# TASK BRIEF
Produce word for word the lines of the data below running from the one that has "92 881 1712" to the one that has "313 234 14.65", inclusive, and no others.

Stored data entries:
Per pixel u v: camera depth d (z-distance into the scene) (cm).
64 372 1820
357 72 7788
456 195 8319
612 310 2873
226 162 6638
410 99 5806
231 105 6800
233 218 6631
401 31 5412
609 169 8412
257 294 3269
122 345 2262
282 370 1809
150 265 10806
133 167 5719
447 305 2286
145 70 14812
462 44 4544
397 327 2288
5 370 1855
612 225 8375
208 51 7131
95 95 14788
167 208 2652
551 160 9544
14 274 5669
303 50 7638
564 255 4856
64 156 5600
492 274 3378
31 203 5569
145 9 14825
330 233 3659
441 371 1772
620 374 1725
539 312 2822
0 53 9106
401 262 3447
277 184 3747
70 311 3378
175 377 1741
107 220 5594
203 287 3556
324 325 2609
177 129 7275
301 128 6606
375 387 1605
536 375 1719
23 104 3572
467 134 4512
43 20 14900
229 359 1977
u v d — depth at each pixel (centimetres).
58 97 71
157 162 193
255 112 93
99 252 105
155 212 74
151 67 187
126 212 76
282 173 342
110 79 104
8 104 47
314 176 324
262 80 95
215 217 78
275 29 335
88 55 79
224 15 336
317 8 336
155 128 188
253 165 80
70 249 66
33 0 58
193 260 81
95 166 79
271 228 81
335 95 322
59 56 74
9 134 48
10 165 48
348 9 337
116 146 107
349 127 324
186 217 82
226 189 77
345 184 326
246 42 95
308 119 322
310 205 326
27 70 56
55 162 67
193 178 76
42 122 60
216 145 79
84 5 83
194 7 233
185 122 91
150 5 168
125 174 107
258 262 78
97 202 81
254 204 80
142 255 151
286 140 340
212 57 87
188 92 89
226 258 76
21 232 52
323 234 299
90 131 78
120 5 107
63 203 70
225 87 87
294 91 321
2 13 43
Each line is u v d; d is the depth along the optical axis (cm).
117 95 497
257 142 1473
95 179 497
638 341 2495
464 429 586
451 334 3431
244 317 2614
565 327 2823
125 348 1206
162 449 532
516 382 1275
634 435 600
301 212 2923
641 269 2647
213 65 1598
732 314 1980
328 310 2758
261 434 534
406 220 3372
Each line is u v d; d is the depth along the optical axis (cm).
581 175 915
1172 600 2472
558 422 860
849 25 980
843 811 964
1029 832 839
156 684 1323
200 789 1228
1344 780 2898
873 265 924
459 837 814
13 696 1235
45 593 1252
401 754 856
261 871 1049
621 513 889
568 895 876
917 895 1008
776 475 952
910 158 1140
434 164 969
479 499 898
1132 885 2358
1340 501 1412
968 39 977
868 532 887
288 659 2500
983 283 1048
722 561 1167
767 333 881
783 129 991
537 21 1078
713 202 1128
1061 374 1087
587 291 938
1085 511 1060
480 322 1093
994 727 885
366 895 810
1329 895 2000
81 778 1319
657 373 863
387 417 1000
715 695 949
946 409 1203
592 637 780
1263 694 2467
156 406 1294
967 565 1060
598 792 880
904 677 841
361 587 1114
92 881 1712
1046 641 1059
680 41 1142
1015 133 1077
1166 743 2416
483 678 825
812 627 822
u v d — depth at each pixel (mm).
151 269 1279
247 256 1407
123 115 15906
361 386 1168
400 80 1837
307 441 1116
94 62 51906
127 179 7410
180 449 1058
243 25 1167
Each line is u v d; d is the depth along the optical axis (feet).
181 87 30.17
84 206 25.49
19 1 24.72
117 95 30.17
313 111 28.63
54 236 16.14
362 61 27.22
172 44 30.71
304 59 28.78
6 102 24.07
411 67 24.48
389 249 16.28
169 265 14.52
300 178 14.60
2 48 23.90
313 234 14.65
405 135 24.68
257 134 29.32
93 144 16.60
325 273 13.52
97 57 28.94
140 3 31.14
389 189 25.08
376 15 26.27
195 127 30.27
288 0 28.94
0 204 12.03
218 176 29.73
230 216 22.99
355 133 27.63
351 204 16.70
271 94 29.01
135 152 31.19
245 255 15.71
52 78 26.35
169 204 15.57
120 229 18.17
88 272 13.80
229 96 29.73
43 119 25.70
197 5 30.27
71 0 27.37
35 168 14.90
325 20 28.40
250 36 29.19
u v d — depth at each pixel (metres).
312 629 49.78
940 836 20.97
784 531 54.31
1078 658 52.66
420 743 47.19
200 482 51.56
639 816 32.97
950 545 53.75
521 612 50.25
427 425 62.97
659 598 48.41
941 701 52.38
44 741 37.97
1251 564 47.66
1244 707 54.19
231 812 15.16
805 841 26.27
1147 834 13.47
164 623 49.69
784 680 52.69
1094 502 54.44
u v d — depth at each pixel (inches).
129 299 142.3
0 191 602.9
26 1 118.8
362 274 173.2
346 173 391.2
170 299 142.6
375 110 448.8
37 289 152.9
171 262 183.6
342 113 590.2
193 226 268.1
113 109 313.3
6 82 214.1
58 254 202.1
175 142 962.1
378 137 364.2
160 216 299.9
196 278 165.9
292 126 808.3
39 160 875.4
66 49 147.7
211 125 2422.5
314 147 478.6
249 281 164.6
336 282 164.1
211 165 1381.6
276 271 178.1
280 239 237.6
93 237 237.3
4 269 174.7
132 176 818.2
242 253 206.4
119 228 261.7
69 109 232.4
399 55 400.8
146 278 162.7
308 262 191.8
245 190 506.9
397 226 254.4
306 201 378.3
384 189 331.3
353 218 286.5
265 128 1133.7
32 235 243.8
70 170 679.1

# SOLUTION TO THIS EXERCISE
92 881 1712
1046 641 1059
680 41 1142
1015 133 1077
1166 743 2416
483 678 825
812 627 822
u v d — depth at each pixel (mm).
151 269 1279
247 256 1407
123 115 15906
361 386 1168
400 80 1837
307 441 1116
94 62 51906
127 179 7410
180 449 1058
243 25 1167
Each line is u v d; d is the depth along the optical axis (feet).
181 87 30.17
84 206 25.49
19 1 24.72
117 95 30.17
313 111 28.63
54 236 16.14
362 61 27.22
172 44 30.71
304 59 28.78
6 102 24.07
411 67 24.48
389 249 16.28
169 265 14.52
300 178 14.60
2 48 23.90
313 234 14.65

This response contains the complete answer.